Note that any set of more than $$$\log_2n$$$ bits cannot be balanced. Thus, checking if a set of bits is balanced can be done in $$$O(n)$$$ by keeping frequency counts in an array of size at most $$$n$$$. We can find a minimal unbalanced set of bits in $$$O(n\log n)$$$ by starting with any unbalanced set (first $$$\lfloor \log_2n\rfloor+1$$$ bits, or all bits if fewer) and greedily removing bits as long as some proper subset is unbalanced.
We can optimize this to $$$O(n)$$$ by observing that a minimal balanced prefix can be computed in $$$O(n)$$$ by reusing frequency counts of larger sets for smaller sets, and using the fact that geometric series converges. Then, by linear algebra, if $$$S$$$ is balanced and $$$\{p\}$$$ is balanced but $$$S+\{p\}$$$ is unbalanced, for all $$$T\subseteq S$$$, $$$T+\{p\}$$$ is balanced iff $$$T$$$ is balanced when restricting $$$a_i$$$ to those with $$$p$$$th bit set (or unset, there is equal number of each).
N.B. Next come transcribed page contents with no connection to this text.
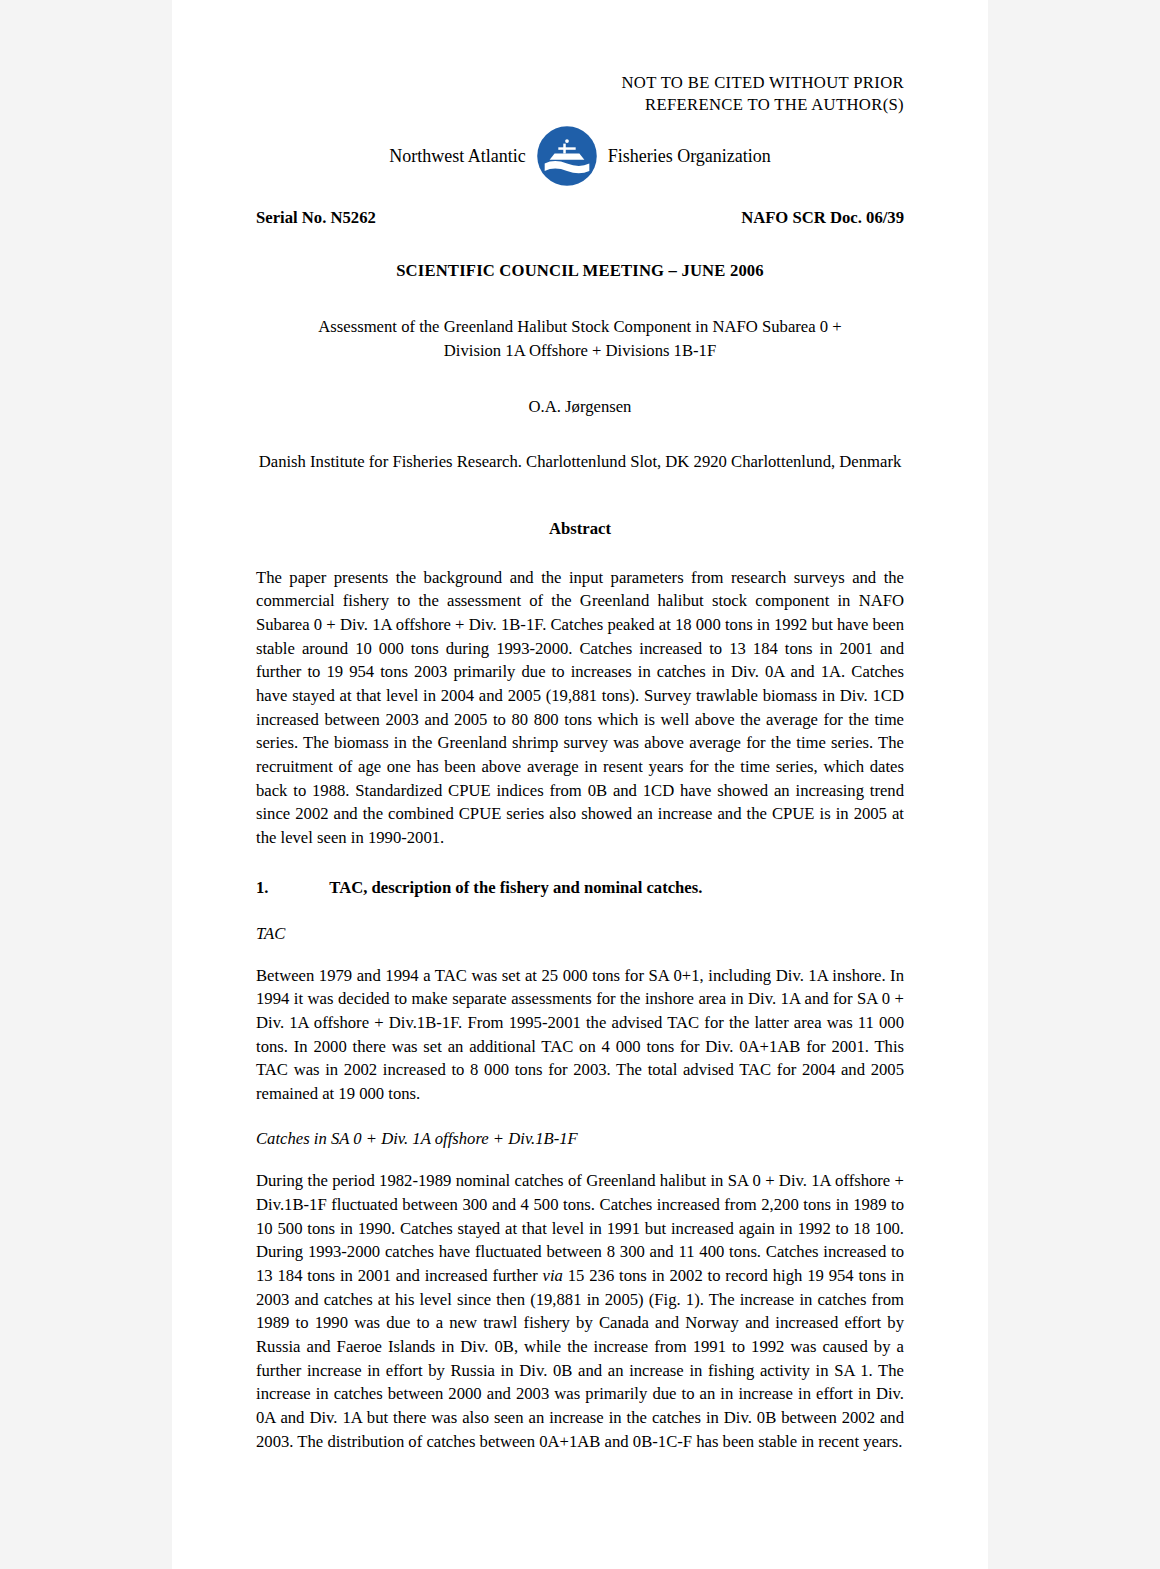NOT TO BE CITED WITHOUT PRIOR
REFERENCE TO THE AUTHOR(S)
Northwest Atlantic Fisheries Organization
Serial No. N5262 NAFO SCR Doc. 06/39
SCIENTIFIC COUNCIL MEETING – JUNE 2006
Assessment of the Greenland Halibut Stock Component in NAFO Subarea 0 +
Division 1A Offshore + Divisions 1B-1F
O.A. Jørgensen
Danish Institute for Fisheries Research. Charlottenlund Slot, DK 2920 Charlottenlund, Denmark
Abstract
The paper presents the background and the input parameters from research surveys and the commercial fishery to the assessment of the Greenland halibut stock component in NAFO Subarea 0 + Div. 1A offshore + Div. 1B-1F. Catches peaked at 18 000 tons in 1992 but have been stable around 10 000 tons during 1993-2000. Catches increased to 13 184 tons in 2001 and further to 19 954 tons 2003 primarily due to increases in catches in Div. 0A and 1A. Catches have stayed at that level in 2004 and 2005 (19,881 tons). Survey trawlable biomass in Div. 1CD increased between 2003 and 2005 to 80 800 tons which is well above the average for the time series. The biomass in the Greenland shrimp survey was above average for the time series. The recruitment of age one has been above average in resent years for the time series, which dates back to 1988. Standardized CPUE indices from 0B and 1CD have showed an increasing trend since 2002 and the combined CPUE series also showed an increase and the CPUE is in 2005 at the level seen in 1990-2001.
1. TAC, description of the fishery and nominal catches.
TAC
Between 1979 and 1994 a TAC was set at 25 000 tons for SA 0+1, including Div. 1A inshore. In 1994 it was decided to make separate assessments for the inshore area in Div. 1A and for SA 0 + Div. 1A offshore + Div.1B-1F. From 1995-2001 the advised TAC for the latter area was 11 000 tons. In 2000 there was set an additional TAC on 4 000 tons for Div. 0A+1AB for 2001. This TAC was in 2002 increased to 8 000 tons for 2003. The total advised TAC for 2004 and 2005 remained at 19 000 tons.
Catches in SA 0 + Div. 1A offshore + Div.1B-1F
During the period 1982-1989 nominal catches of Greenland halibut in SA 0 + Div. 1A offshore + Div.1B-1F fluctuated between 300 and 4 500 tons. Catches increased from 2,200 tons in 1989 to 10 500 tons in 1990. Catches stayed at that level in 1991 but increased again in 1992 to 18 100. During 1993-2000 catches have fluctuated between 8 300 and 11 400 tons. Catches increased to 13 184 tons in 2001 and increased further via 15 236 tons in 2002 to record high 19 954 tons in 2003 and catches at his level since then (19,881 in 2005) (Fig. 1). The increase in catches from 1989 to 1990 was due to a new trawl fishery by Canada and Norway and increased effort by Russia and Faeroe Islands in Div. 0B, while the increase from 1991 to 1992 was caused by a further increase in effort by Russia in Div. 0B and an increase in fishing activity in SA 1. The increase in catches between 2000 and 2003 was primarily due to an in increase in effort in Div. 0A and Div. 1A but there was also seen an increase in the catches in Div. 0B between 2002 and 2003. The distribution of catches between 0A+1AB and 0B-1C-F has been stable in recent years.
Then, we can make a recursive call with number of $$$a_i$$$ halved.
I have an algebraic approach, it seems to be quite heavy and impractical to implement, but the idea is quite straightforward.
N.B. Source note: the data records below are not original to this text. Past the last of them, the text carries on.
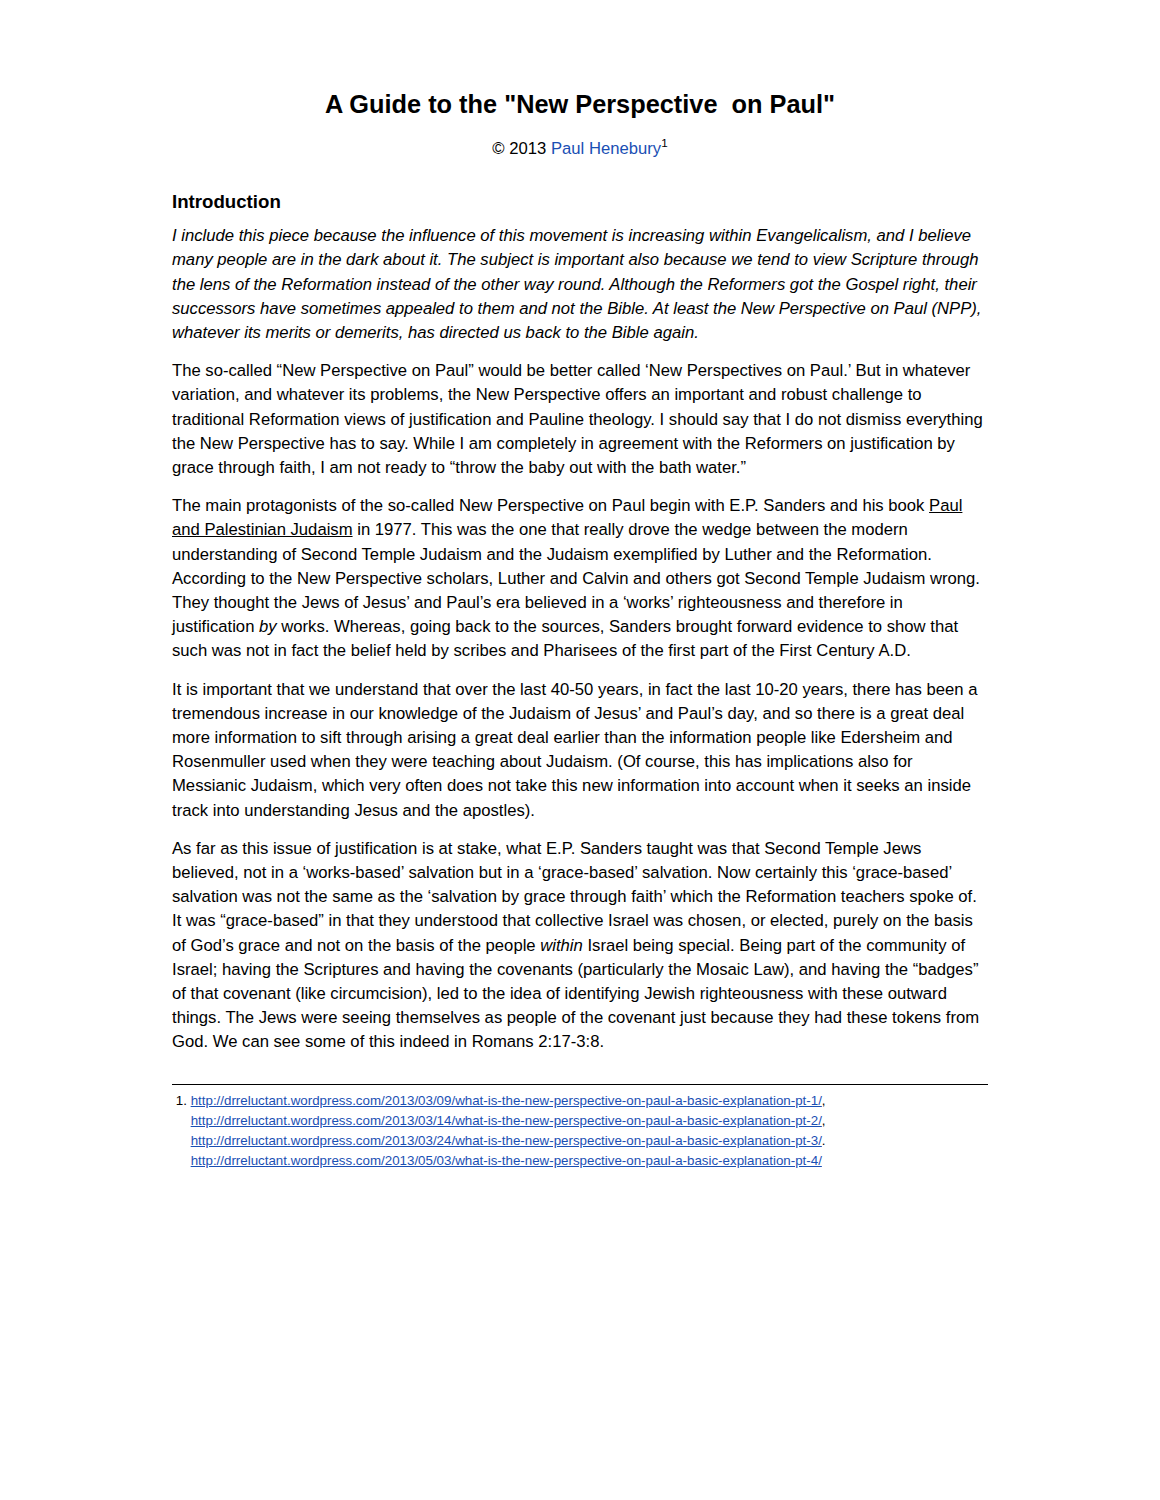A Guide to the "New Perspective on Paul"
© 2013 Paul Henebury1
Introduction
I include this piece because the influence of this movement is increasing within Evangelicalism, and I believe many people are in the dark about it. The subject is important also because we tend to view Scripture through the lens of the Reformation instead of the other way round. Although the Reformers got the Gospel right, their successors have sometimes appealed to them and not the Bible. At least the New Perspective on Paul (NPP), whatever its merits or demerits, has directed us back to the Bible again.
The so-called “New Perspective on Paul” would be better called ‘New Perspectives on Paul.’ But in whatever variation, and whatever its problems, the New Perspective offers an important and robust challenge to traditional Reformation views of justification and Pauline theology. I should say that I do not dismiss everything the New Perspective has to say. While I am completely in agreement with the Reformers on justification by grace through faith, I am not ready to “throw the baby out with the bath water.”
The main protagonists of the so-called New Perspective on Paul begin with E.P. Sanders and his book Paul and Palestinian Judaism in 1977. This was the one that really drove the wedge between the modern understanding of Second Temple Judaism and the Judaism exemplified by Luther and the Reformation. According to the New Perspective scholars, Luther and Calvin and others got Second Temple Judaism wrong. They thought the Jews of Jesus’ and Paul’s era believed in a ‘works’ righteousness and therefore in justification by works. Whereas, going back to the sources, Sanders brought forward evidence to show that such was not in fact the belief held by scribes and Pharisees of the first part of the First Century A.D.
It is important that we understand that over the last 40-50 years, in fact the last 10-20 years, there has been a tremendous increase in our knowledge of the Judaism of Jesus’ and Paul’s day, and so there is a great deal more information to sift through arising a great deal earlier than the information people like Edersheim and Rosenmuller used when they were teaching about Judaism. (Of course, this has implications also for Messianic Judaism, which very often does not take this new information into account when it seeks an inside track into understanding Jesus and the apostles).
As far as this issue of justification is at stake, what E.P. Sanders taught was that Second Temple Jews believed, not in a ‘works-based’ salvation but in a ‘grace-based’ salvation. Now certainly this ‘grace-based’ salvation was not the same as the ‘salvation by grace through faith’ which the Reformation teachers spoke of. It was “grace-based” in that they understood that collective Israel was chosen, or elected, purely on the basis of God’s grace and not on the basis of the people within Israel being special. Being part of the community of Israel; having the Scriptures and having the covenants (particularly the Mosaic Law), and having the “badges” of that covenant (like circumcision), led to the idea of identifying Jewish righteousness with these outward things. The Jews were seeing themselves as people of the covenant just because they had these tokens from God. We can see some of this indeed in Romans 2:17-3:8.
http://drreluctant.wordpress.com/2013/03/09/what-is-the-new-perspective-on-paul-a-basic-explanation-pt-1/,
http://drreluctant.wordpress.com/2013/03/14/what-is-the-new-perspective-on-paul-a-basic-explanation-pt-2/,
http://drreluctant.wordpress.com/2013/03/24/what-is-the-new-perspective-on-paul-a-basic-explanation-pt-3/.
http://drreluctant.wordpress.com/2013/05/03/what-is-the-new-perspective-on-paul-a-basic-explanation-pt-4/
Consider the finite field $$$\Bbbk = \mathrm{GF}(2^{m})$$$ where $$$m\geq 32$$$, we have the multiset $$${a_i}$$$ equals to $$${b_i}$$$ iff $$$\prod_i(x - a_i) = \prod_i(x-b_i)$$$. So let $$$A(x) = \prod_i (x - a_i)$$$ and $$$B(x) = \prod_i (x - b_i)$$$, we only need to find $$$k$$$ such that $$$A(x+k) = B(x)$$$.
We sample $$$r$$$ points $$$x_1,\dots,x_r \in \Bbbk$$$, for each fixed $$$k$$$, if $$$k$$$ does not satisfy $$$A(x+k) =B(x)$$$, then $$$k$$$ is the root of the polynomial $$$A(x_i + k) - B(x_i)$$$ with probability $$$\leq \frac{n}{|\Bbbk|}$$$. With probability $$$\geq 1 - |\Bbbk| \cdot \left(\frac{n}{|\Bbbk|}\right)^r$$$, the common roots of these polynomials are exactly the solutions.
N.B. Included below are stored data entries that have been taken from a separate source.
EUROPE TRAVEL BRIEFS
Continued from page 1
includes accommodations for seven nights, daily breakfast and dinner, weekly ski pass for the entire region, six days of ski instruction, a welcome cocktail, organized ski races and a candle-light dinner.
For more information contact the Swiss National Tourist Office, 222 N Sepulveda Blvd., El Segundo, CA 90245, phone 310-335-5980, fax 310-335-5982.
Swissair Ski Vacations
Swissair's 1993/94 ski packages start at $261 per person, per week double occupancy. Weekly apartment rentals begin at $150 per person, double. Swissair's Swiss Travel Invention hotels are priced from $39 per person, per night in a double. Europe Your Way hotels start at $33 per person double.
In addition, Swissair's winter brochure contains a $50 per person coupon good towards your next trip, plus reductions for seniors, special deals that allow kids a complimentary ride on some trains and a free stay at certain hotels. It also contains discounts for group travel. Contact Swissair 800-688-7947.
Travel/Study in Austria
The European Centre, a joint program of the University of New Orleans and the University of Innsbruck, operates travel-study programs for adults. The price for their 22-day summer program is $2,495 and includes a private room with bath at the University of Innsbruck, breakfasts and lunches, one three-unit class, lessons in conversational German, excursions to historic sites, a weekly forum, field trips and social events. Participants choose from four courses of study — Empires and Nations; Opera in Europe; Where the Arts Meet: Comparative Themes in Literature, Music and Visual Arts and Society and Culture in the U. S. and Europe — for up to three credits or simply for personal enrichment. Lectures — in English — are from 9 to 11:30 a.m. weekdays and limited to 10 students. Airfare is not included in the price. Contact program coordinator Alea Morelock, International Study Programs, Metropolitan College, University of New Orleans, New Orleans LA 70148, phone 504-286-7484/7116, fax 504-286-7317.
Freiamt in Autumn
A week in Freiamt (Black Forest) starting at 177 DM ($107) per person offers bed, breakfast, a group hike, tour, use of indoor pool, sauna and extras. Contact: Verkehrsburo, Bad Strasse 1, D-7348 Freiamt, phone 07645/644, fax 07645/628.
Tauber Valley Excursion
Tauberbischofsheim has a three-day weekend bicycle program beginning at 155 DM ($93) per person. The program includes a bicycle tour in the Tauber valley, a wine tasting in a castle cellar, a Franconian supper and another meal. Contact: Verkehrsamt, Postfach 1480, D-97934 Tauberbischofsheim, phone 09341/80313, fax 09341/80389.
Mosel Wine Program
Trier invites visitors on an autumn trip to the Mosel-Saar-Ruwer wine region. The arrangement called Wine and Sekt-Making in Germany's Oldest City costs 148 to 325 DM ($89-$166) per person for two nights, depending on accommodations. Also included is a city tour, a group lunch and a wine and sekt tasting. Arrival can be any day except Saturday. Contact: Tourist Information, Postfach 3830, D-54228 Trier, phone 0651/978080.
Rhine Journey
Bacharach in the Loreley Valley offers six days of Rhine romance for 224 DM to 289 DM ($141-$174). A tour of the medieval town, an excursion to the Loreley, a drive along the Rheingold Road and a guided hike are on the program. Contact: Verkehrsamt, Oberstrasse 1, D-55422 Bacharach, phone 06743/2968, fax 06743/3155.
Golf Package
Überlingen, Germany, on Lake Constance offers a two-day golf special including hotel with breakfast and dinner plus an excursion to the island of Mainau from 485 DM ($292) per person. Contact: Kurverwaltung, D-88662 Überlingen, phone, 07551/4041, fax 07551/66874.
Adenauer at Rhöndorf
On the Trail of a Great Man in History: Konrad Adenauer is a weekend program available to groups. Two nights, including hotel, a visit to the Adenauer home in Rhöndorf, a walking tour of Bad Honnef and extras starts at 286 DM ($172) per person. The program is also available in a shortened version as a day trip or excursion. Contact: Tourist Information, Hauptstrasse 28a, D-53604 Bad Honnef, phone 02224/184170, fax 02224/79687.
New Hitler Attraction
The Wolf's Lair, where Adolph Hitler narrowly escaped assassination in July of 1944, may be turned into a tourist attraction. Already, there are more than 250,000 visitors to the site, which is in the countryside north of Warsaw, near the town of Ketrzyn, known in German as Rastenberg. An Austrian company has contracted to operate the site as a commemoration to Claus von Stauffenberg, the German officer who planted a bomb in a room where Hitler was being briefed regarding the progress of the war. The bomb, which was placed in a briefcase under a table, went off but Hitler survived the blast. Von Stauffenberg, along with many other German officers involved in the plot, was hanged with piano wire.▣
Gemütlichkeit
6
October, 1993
We can take the $$$\gcd$$$ of these polynomials and calculate the roots. Let $$$\mathsf{M}(n)$$$ denote the time of polynomial multiplication, we can compute the coefficient of $$$A(x)$$$ in $$$O(\mathsf{M}(n)\log n)$$$ time. Since the field has characteristic $$$2$$$, the coefficient of $$$A(x_i + k)$$$ can be computed through some procedure like FWT, which needs $$$O(n\log n)$$$ field operations. And HALF-GCD gives the $$$O(\mathsf{M}(n)\log n)$$$ time to compute $$$\gcd$$$. Root-finding can be done in $$$O(\mathsf M(n)\log n \log (n |\Bbbk|))$$$.
(This can be improved to an expected $$$O(\mathsf M(n)\log (n|\Bbbk|))$$$ solution.)
A similar algorithm was proposed by yosupo and is noted. https://twitter.com/yosupot/status/1368589333419073547
There are only $$$n$$$ possible values of $$$k$$$, $$$b_1 - a_1, b_2 - a_1, \dots, b_n - a_1$$$, that satisfy $$$A(x + k) = B(x)$$$. We only need to determine whether $$$A(x + k) - b(x) = 0$$$ for each of them. Assign a random value to $$$x$$$ and evaluate the resulting polynomial for $$$k$$$ at $$$n$$$ points in $$$k = b_1 - a_1, b_2 - a_1, \dots, b_n - a_1$$$. The time complexity is $$$O(\mathsf{M}(n) \log(n))$$$.